(Beginning of Records supplied)

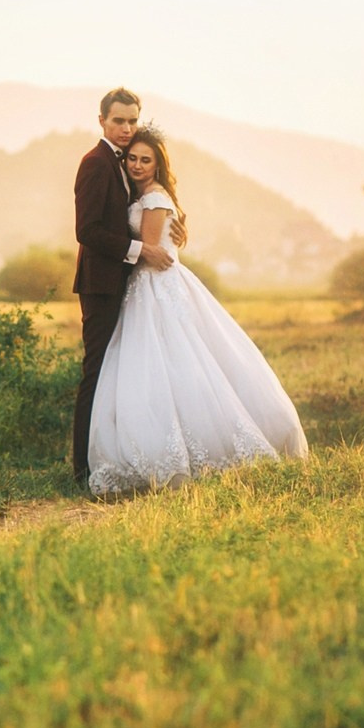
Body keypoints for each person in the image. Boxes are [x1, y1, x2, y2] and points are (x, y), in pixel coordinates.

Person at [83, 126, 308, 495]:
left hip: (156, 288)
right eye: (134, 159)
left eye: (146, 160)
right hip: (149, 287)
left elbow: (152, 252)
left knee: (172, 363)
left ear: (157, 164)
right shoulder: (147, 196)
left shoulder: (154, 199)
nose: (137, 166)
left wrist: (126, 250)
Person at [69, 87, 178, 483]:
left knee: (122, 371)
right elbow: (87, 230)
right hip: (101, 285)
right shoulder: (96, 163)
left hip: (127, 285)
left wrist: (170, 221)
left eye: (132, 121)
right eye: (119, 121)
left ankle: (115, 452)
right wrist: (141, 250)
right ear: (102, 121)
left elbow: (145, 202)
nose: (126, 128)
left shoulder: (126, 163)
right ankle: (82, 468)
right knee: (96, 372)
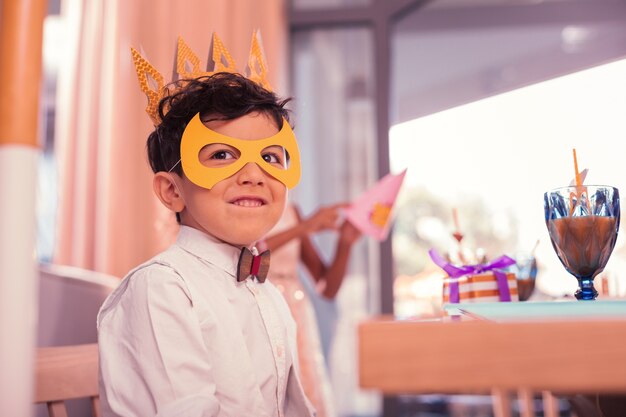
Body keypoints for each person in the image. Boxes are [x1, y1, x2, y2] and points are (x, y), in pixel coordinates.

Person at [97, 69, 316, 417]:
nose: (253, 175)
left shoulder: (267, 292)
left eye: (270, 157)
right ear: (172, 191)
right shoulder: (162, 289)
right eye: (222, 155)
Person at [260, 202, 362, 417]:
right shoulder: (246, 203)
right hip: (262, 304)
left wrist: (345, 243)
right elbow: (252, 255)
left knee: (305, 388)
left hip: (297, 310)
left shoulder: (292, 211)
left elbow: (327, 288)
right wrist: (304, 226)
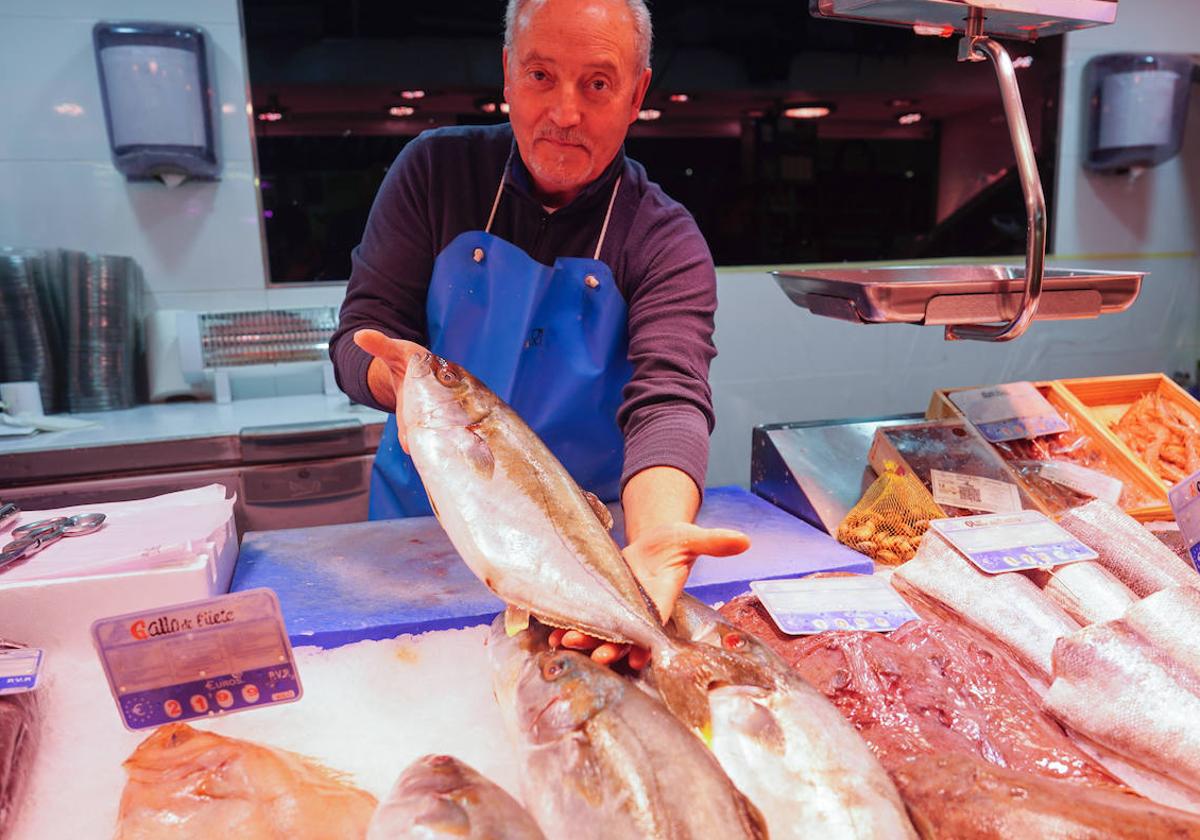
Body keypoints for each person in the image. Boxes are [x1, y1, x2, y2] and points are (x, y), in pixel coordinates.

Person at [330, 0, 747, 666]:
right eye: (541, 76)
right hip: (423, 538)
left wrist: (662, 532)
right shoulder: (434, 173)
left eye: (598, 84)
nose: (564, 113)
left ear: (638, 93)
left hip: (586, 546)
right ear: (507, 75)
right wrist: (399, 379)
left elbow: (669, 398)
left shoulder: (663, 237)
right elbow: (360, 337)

(End of Records supplied)

Look through the entries, and return every line that the word "shoulder" appears in.

• Answer:
right shoulder: (147, 196)
left shoulder: (154, 199)
right shoulder: (96, 163)
left shoulder: (126, 163)
left shoulder: (267, 292)
right shoulder: (162, 289)
right shoulder: (246, 203)
left shoulder: (292, 211)
right shoulder: (434, 173)
left shoulder: (663, 237)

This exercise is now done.